御曹司さまの言いなりなんてっ!

「俺は運命だと思ったんだ! 試験会場でお前を見た瞬間、これは運命だって!」

「…………」

「初めてキスしたあの夏の日、俺はお前に恋したんだ! だから俺は……」

「恋ぃ!? 兄さんは本当に口が上手いね! さすがモテる男は違うなあ!」


 専務が声高に部長の言葉を遮り、ゲラゲラと嘲り笑った。

 そして、さも憎々し気な表情で唾を吐くように断言する。


「そんな大嘘はやめろよ。みっともない」

「嘘じゃない! お前は黙っていろ!」

「いいや、黙らないね。もしも兄さんの言葉が本当なんだとしたら、なんで遠山に秘密にする必要があるんだよ?」

「そ、それは、大昔の出来事をどう切り出せばいいのか悩んでいて……」

「まだそんな嘘をつくのかよ。自分の胸に手を当てて考えてみろ」

「…………」

「遠山のお祖母様は、うちのお祖父様の嘘で全てを失ったんだぞ? なのに兄さんは彼女にまで嘘を吐き続けるつもりなのか?」


 その言葉を聞いた途端、専務を睨みつけていた部長の目付きが弱々しくなる。

 頼りなく視線を彷徨わせて逡巡した後、ようやく彼は観念したようにコブシをギュッと握りしめながら言った。
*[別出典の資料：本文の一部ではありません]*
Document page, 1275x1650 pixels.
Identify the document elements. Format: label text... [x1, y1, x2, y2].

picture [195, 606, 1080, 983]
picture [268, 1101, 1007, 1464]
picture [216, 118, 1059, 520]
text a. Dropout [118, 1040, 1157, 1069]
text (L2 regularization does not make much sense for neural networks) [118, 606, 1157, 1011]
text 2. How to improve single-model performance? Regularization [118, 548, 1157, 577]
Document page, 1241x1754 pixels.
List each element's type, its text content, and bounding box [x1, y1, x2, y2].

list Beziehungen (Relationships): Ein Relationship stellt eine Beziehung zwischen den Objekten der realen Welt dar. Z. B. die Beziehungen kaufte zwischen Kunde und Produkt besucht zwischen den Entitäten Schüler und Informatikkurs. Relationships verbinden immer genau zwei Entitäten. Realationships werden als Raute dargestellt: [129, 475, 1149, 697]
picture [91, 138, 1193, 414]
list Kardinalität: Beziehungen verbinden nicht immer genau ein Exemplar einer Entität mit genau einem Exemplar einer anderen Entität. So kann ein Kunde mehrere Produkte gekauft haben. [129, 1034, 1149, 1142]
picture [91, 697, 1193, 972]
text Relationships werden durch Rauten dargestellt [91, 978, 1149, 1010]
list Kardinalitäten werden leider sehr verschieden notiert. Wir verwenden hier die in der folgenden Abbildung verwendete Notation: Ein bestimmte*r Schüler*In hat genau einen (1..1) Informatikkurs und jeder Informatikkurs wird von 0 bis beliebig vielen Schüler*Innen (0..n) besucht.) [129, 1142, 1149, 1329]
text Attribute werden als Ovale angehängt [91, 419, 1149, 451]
「お祖父様を喜ばせようと思った気持ちの裏に、そんな打算が全く無かったと言えば嘘になる。確かに俺は……お前を利用しようとしていたんだ」


 その告白を聞き、私はそっと目を瞑った。

 あぁ……きっとそれが彼の本音だろうと思う。

 部長は本当に崖っぷちまで追い込まれていたんだから。